A relação administrativa
descentralizada entre Estado e Autarquias Locais
“Gestão
da Carris passa para a Câmara de Lisboa em Janeiro
O
Governo destacou que «este acordo implementa um novo modelo de gestão
descentralizado do serviço público de transporte prestado pela Carris», que «visa
a elevação dos atuais patamares de eficiência e sustentabilidade no
desenvolvimento do serviço público de transporte de passageiros». «O Estado
reconhece, assim, ao município de Lisboa, a titularidade administrativa do
serviço público de transporte de passageiros operado pela Carris, no âmbito da
relação de concessão em vigor, com as inerentes atribuições e competências de
autoridade de transportes», acrescentou.”
In Radio
Renascença Online, 21 nov, 2016 - 07:31
Nesta notícia tomamos conhecimento de uma relação em modo
descentralizado entre duas pessoas colectivas públicas (neste caso o Governo e
o Município de Lisboa) e que o professor Freitas do Amaral define como “o
sistema em que a função administrativa esteja confiada não apenas ao Estado,
mas também a outras pessoas colectivas territoriais – designadamente,
autarquias locais.”[1] e ao qual o professor Vieira de Andrade acrescenta
como sendo o “reconhecimento por lei de atribuições próprias a administrações
de comunidades autónomas (...) implicando a instituição de pessoas colectivas
públicas e a previsão de competências próprias e exclusivas aos respectivos
órgãos eleitos”[2]
.

(Tarefas de resposta curta sobre gráficos)
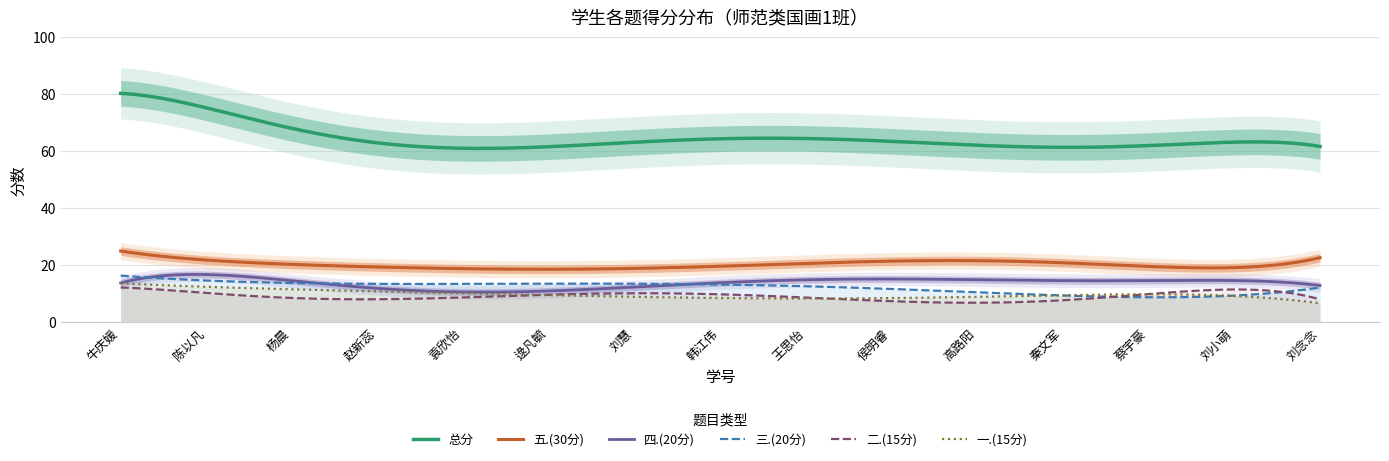

True or false: 三.(20分) and 五.(30分) intersect in this chart.

False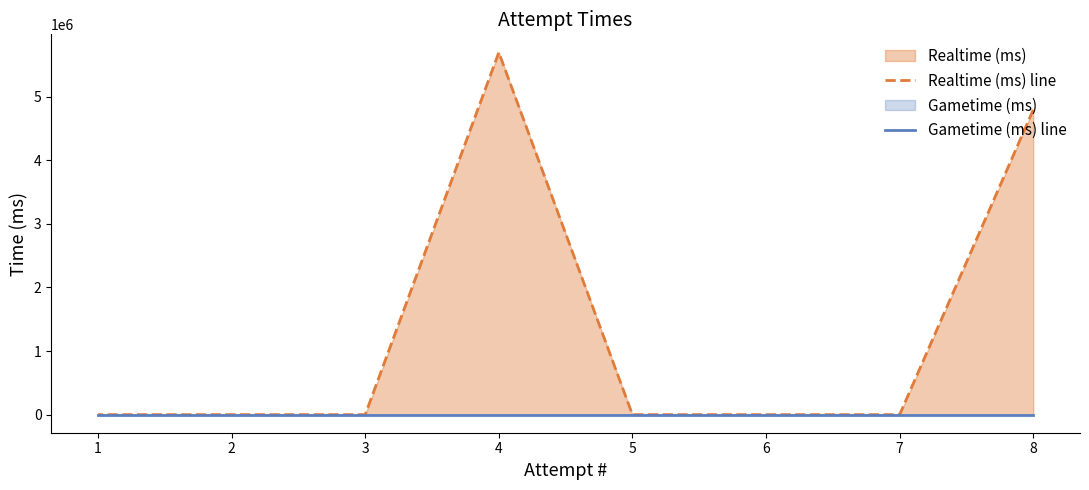

How many interior local peaks does the Realtime (ms) line series have?

1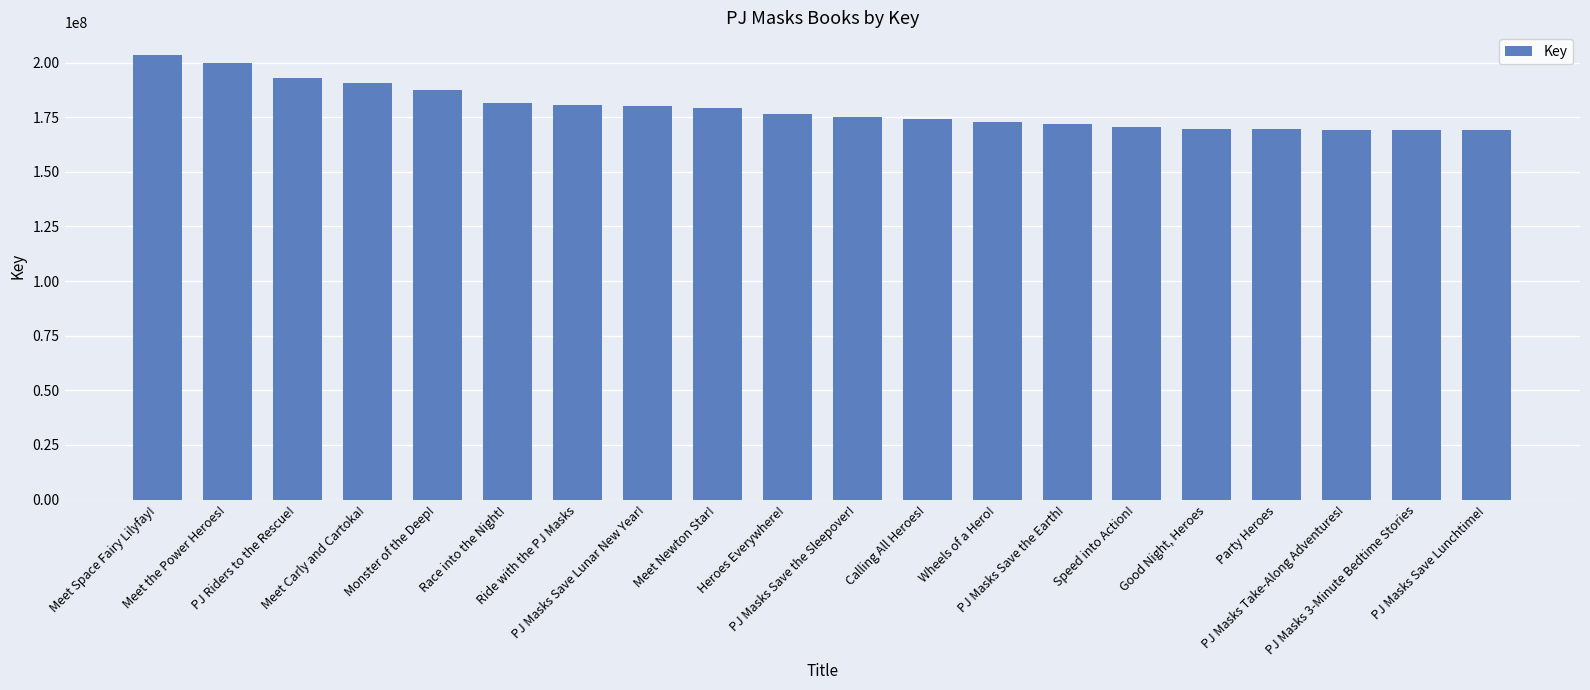

List the labels in order of value, largest first.

Meet Space Fairy Lilyfay!, Meet the Power Heroes!, PJ Riders to the Rescue!, Meet Carly and Cartoka!, Monster of the Deep!, Race into the Night!, Ride with the PJ Masks, PJ Masks Save Lunar New Year!, Meet Newton Star!, Heroes Everywhere!, PJ Masks Save the Sleepover!, Calling All Heroes!, Wheels of a Hero!, PJ Masks Save the Earth!, Speed into Action!, Good Night, Heroes, Party Heroes, PJ Masks Take-Along Adventures!, PJ Masks 3-Minute Bedtime Stories, PJ Masks Save Lunchtime!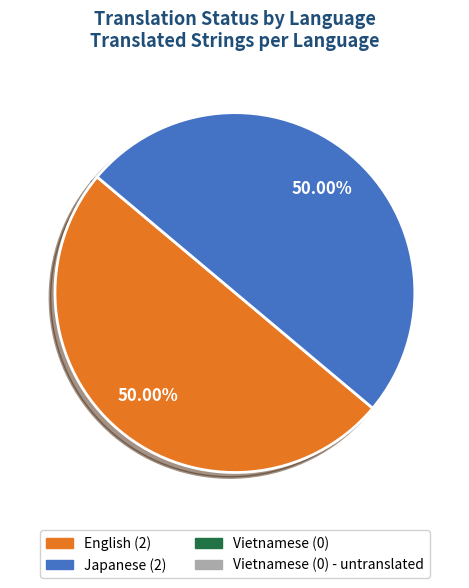

How many segments does this pie chart have?

2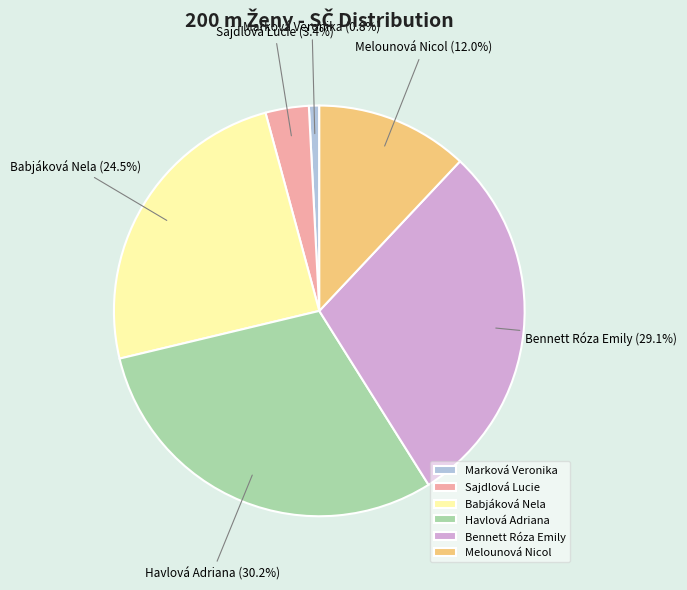

Does any single category account for the majority?

No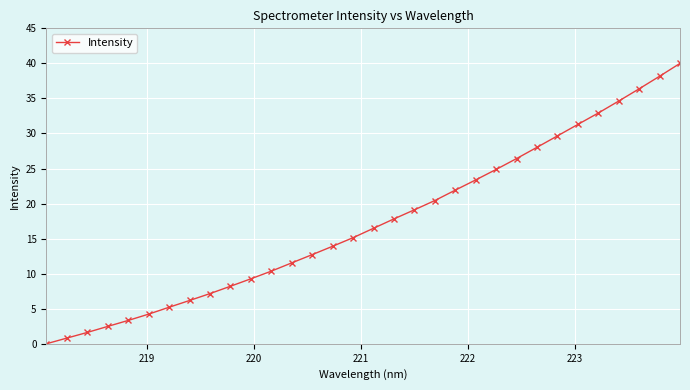

What is the value of the 30th point from the left?

36.4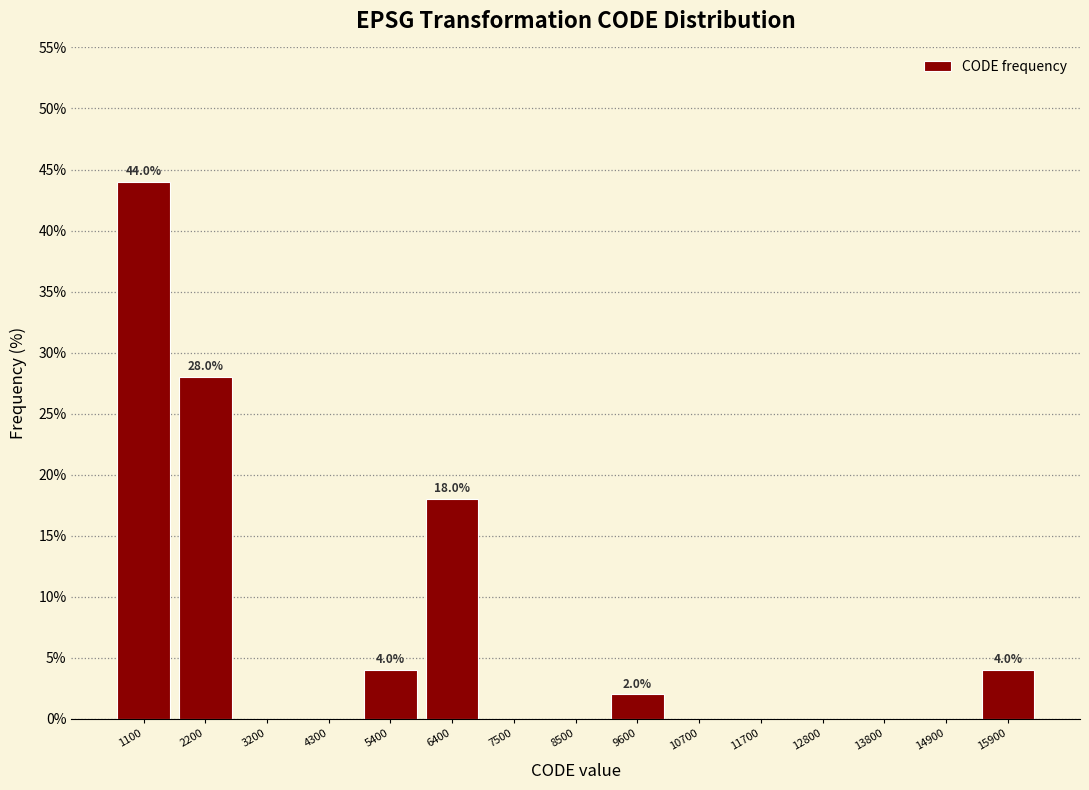

Which range on the x-axis has the tallest bar?

600 to 1600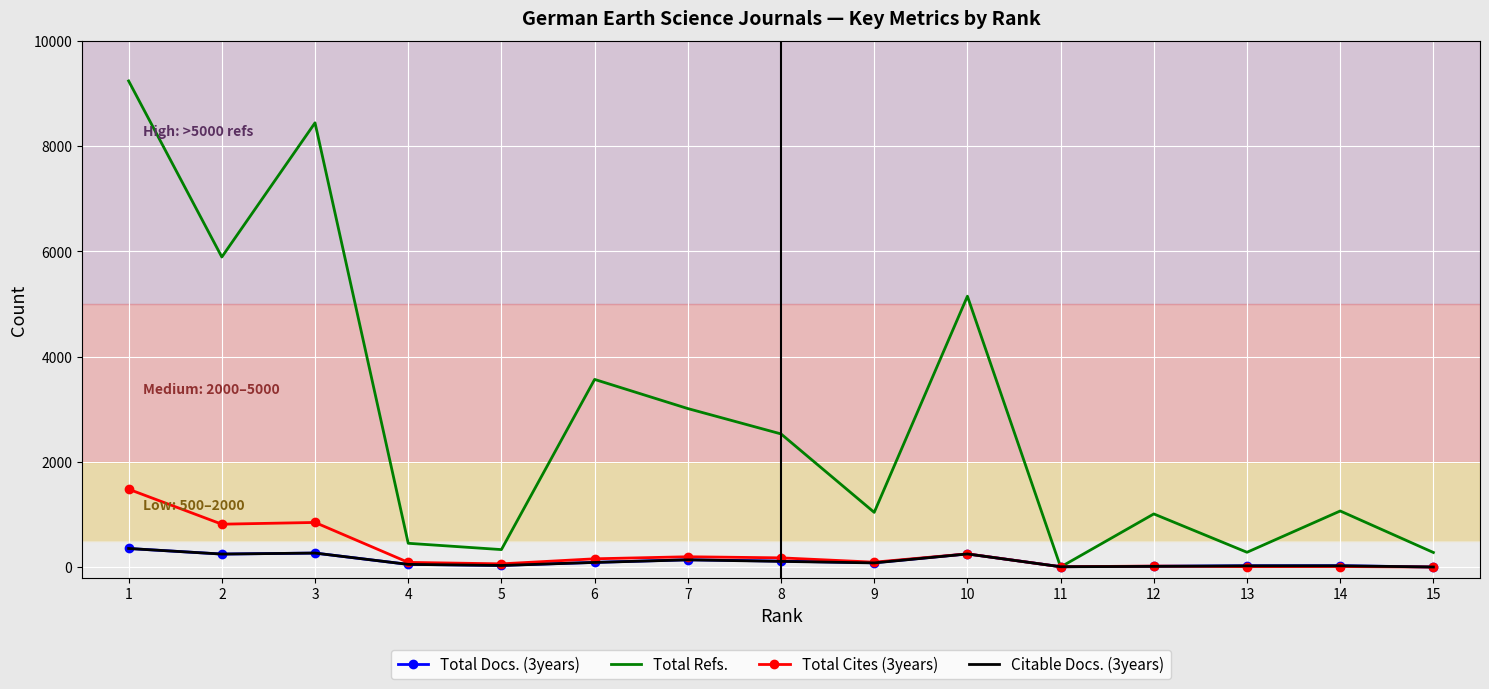

What is the sum of all Total Refs. values?

42284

REQUISITOS DO EXERCÍCIO —
[a] No texto sobre a descentralização administrativa, a que entidade o Estado reconhece a titularidade administrativa do serviço público de transporte de passageiros operado pela Carris?
[b] Escreva a continuação do texto sobre a descentralização administrativa a partir do ponto em que termina.

RESPOSTAS —
[a] Ao município de Lisboa.

[b]
E antes
de caracterizar este tipo de relação jurídica importa ver o que se entende por
autarquia local e consequentemente por município. Quanto às autarquias locais,
a sua existência resulta directamente do disposto no art.235º da CRP: “pessoas
colectivas territoriais dotadas de órgãos representativos, que visam a
prossecução de interesses próprios das populações respectivas.” e que encontram
o seu regime regulado na Lei nº75/2013, de 12 de Setembro. Embora este regime
nada contenha acerca do conceito de município o professor Freitas do Amaral
sintetiza-o da seguinte forma: “é a autarquia local que visa a prossecução de
interesses próprios da população residente na circunscrição concelhia, mediante
órgãos representativos por ela eleitos.”[3] e que
como resulta do art.236º/1 da CRP inclui ainda outras espécies ( freguesia e
regiões autónomas).
Esta
relação descentralizada segundo aponta o professor Freitas do Amaral: “garante
as liberdades locais (…) o poder local é um limite ao absolutismo, ou ao abuso
do poder central”; “proporciona a participação dos cidadãos na tomada das
decisões públicas em matérias que concernem aos seus interesses”; e ainda
proporciona “soluções mais vantajosas (…) em termos de custo-eficácia.”[4]. Mas
pelo contrário também proporciona algumas desvantagens, referidas pelo mesmo
autor, entre as quais: “ alguma descoordenação no exercício da função
administrativa” e ainda “abrir a porta ao mau uso dos poderes discricionários
da Administração por parte de pessoas nem sempre bem preparadas para os exercer.”[5] A
nossa Constituição reconhece o princípio de descentralização da Administração
Publica nos arts.6º/1 e 267º/2.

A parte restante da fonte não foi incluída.